There has been a huge effort to not just rebuild but also to do it in a way to make buildings as resilient against natural disasters as possible and still keep the urban landscape attractive.

When a building is elevated near the waterfront, rather than putting up a wall on the lower level, shrubbery can be planted, Schwab said.

In New Jersey, where Sandy devastated seaside communities, Gov. Chris Christie’s building requirements are stricter to comply with FEMA flood guidelines. In Hoboken, where two-thirds of the city lies in a flood zone, public hearings have been held on the toughened building standards in flood areas.

In Rockaway, N.J., every new home in flood areas has to have more trees, Moss said.

New challenges to come

Climate change is upping the ante for planners.

“Historically, the sea level has risen a foot in the last 100 years,” Pirani said. “Projections are anywhere from 2 to 5 feet over the next 50 years.”

Adapting to this new normal has given birth to a new approach to planning: planning for resilience, with floodgates, strategic retreat and restoring natural systems, said Anthony Flint, a fellow at the Lincoln Institute of Land Policy.

“There are new challenges in terms of zoning and land-use restrictions, regulations,” he said. “Government will continue to try to do the sensible thing in terms of coastal building and rebuilding.

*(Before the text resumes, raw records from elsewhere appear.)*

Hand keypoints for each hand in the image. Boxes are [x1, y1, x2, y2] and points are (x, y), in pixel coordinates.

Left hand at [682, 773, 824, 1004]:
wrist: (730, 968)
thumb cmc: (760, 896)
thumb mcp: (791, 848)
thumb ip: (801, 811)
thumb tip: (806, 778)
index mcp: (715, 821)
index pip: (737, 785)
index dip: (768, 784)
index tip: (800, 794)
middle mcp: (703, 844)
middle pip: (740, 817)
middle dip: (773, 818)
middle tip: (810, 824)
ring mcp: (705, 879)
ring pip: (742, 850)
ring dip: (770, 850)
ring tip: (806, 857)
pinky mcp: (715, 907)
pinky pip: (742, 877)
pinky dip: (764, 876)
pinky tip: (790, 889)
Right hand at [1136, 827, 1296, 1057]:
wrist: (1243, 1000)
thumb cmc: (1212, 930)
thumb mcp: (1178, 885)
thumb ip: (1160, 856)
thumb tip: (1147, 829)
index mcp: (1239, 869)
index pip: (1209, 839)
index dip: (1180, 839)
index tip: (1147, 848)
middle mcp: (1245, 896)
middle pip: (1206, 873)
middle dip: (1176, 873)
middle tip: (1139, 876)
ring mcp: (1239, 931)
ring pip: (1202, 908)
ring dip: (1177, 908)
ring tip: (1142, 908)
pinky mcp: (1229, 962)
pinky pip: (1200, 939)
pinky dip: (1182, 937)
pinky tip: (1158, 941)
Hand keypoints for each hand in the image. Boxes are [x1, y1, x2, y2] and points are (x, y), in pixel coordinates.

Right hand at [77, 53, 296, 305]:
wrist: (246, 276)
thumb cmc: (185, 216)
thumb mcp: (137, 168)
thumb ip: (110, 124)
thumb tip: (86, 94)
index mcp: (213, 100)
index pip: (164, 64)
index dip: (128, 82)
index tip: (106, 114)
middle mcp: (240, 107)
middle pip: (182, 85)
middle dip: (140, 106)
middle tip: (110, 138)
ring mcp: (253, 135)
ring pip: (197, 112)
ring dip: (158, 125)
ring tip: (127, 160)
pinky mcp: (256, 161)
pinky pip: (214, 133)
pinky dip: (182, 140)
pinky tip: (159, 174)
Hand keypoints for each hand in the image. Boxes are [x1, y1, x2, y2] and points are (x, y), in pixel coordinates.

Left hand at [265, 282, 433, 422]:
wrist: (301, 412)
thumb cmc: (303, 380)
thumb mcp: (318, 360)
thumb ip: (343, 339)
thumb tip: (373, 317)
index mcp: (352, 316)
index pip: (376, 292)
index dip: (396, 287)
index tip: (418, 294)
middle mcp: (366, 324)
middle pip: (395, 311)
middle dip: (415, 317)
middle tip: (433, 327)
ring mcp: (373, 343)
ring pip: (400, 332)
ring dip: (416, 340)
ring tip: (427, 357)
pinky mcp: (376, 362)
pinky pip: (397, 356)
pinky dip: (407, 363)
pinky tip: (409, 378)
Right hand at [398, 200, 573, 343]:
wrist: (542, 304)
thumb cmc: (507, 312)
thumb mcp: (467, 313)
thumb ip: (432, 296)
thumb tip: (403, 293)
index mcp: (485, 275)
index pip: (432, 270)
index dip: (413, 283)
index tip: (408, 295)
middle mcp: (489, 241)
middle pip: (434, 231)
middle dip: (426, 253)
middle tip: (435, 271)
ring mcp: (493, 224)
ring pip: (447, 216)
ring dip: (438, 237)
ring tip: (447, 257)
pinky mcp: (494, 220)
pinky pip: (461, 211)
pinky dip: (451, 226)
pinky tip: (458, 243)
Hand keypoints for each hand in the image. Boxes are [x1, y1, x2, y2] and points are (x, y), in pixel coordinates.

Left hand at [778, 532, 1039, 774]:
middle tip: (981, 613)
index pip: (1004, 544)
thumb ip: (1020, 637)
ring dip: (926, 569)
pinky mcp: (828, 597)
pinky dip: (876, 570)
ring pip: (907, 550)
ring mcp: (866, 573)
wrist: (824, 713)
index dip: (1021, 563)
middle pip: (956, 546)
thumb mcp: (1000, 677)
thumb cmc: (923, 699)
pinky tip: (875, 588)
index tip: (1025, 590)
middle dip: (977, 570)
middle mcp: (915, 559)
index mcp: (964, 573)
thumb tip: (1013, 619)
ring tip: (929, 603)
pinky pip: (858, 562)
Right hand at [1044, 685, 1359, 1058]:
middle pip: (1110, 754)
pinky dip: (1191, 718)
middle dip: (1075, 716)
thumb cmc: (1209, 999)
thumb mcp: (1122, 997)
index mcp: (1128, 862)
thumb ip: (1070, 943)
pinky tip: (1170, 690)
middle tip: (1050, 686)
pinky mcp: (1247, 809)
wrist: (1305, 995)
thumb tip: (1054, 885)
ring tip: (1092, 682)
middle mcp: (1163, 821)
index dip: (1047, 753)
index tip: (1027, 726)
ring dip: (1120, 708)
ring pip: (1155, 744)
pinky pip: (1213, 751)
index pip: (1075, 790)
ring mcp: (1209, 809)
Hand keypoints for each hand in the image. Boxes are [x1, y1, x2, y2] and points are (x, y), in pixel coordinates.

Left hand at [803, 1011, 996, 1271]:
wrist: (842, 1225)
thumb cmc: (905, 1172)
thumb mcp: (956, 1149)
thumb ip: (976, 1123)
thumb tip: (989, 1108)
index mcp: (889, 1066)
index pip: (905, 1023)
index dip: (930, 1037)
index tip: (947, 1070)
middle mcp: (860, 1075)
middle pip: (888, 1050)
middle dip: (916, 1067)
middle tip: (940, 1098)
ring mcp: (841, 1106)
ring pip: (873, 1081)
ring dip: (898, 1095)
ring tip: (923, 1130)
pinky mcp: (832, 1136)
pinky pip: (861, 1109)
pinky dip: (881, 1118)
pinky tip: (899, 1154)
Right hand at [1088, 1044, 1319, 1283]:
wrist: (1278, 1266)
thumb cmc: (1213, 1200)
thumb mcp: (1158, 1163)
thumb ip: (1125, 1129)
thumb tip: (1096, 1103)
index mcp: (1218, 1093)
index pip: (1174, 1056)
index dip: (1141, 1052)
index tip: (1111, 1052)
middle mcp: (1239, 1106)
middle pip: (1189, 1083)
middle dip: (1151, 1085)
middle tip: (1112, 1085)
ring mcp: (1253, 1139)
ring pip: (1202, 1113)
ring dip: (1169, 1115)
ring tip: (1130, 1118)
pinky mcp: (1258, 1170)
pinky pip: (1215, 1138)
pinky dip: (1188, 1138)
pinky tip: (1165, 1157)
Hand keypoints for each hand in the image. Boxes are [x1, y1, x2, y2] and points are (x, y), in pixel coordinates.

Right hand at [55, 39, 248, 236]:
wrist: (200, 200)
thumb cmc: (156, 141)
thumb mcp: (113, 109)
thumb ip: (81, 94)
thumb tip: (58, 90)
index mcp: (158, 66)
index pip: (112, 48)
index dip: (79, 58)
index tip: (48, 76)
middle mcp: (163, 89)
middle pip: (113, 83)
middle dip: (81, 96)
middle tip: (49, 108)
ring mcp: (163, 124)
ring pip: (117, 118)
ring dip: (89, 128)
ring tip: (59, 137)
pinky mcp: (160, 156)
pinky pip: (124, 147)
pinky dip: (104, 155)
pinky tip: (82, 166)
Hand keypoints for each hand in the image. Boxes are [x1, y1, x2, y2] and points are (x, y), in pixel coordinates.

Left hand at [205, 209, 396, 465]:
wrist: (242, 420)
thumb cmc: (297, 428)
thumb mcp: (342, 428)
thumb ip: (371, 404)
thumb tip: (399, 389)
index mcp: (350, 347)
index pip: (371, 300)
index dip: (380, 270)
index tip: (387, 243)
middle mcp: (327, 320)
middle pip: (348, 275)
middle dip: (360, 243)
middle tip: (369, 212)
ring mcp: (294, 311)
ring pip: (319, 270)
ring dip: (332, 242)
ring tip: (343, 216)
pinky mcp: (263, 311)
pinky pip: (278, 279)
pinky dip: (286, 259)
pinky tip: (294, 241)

The political realities are a more sensitive matter.”

Some New York politicians suggested that rebuilding should simply not happen in some places.

“Figuring how much of this can be achieved and all the community engagement that entails is, I think, what everybody is trying to figure out,” Flint said.

He predicts challenges in the legal realm of property rights as governments try to face up to the realities of beach erosion and flooding.

One thing Sandy did is force a much faster upgrade of Manhattan’s communications system. All new buildings in lower Manhattan will now be fit with fiber-optic systems.

“Ironically, this has led to massive advances in communications … It’s more resilient and also has much great bandwidth,” Moss said.

Had Sandy not caused such devastation, he added, “it would’ve taken years.”

It’s small comfort to residents of Gerritsen Beach who are caught in a Kafkaesque nightmare.

Homes will have to be elevated in order to get flood coverage. Without insurance, banks will not finance mortgages. But if they pay the insurance, homeowners may not be able to afford their mortgages.

“And if you don’t have a basement, insurance is going to be sky high,” Garson said — up to $1,000 a month, compared with $500 a year for those with basements. “It really is all tied together.”

Even those who benefited from the city’s Rapid Repairs program, which replaced appliances and hot-water heaters in homes that were affected, new zoning will mean moving all the equipment higher.

“Now that there are new requirements to raise everything up, everything has to be redone,” Garson said. “It’s all about money and how much it’s going to cost you for insurance.”

Few residents want to talk about their ordeal, she said.

They're expected to gather at the waterfront Tuesday for a candlelight vigil.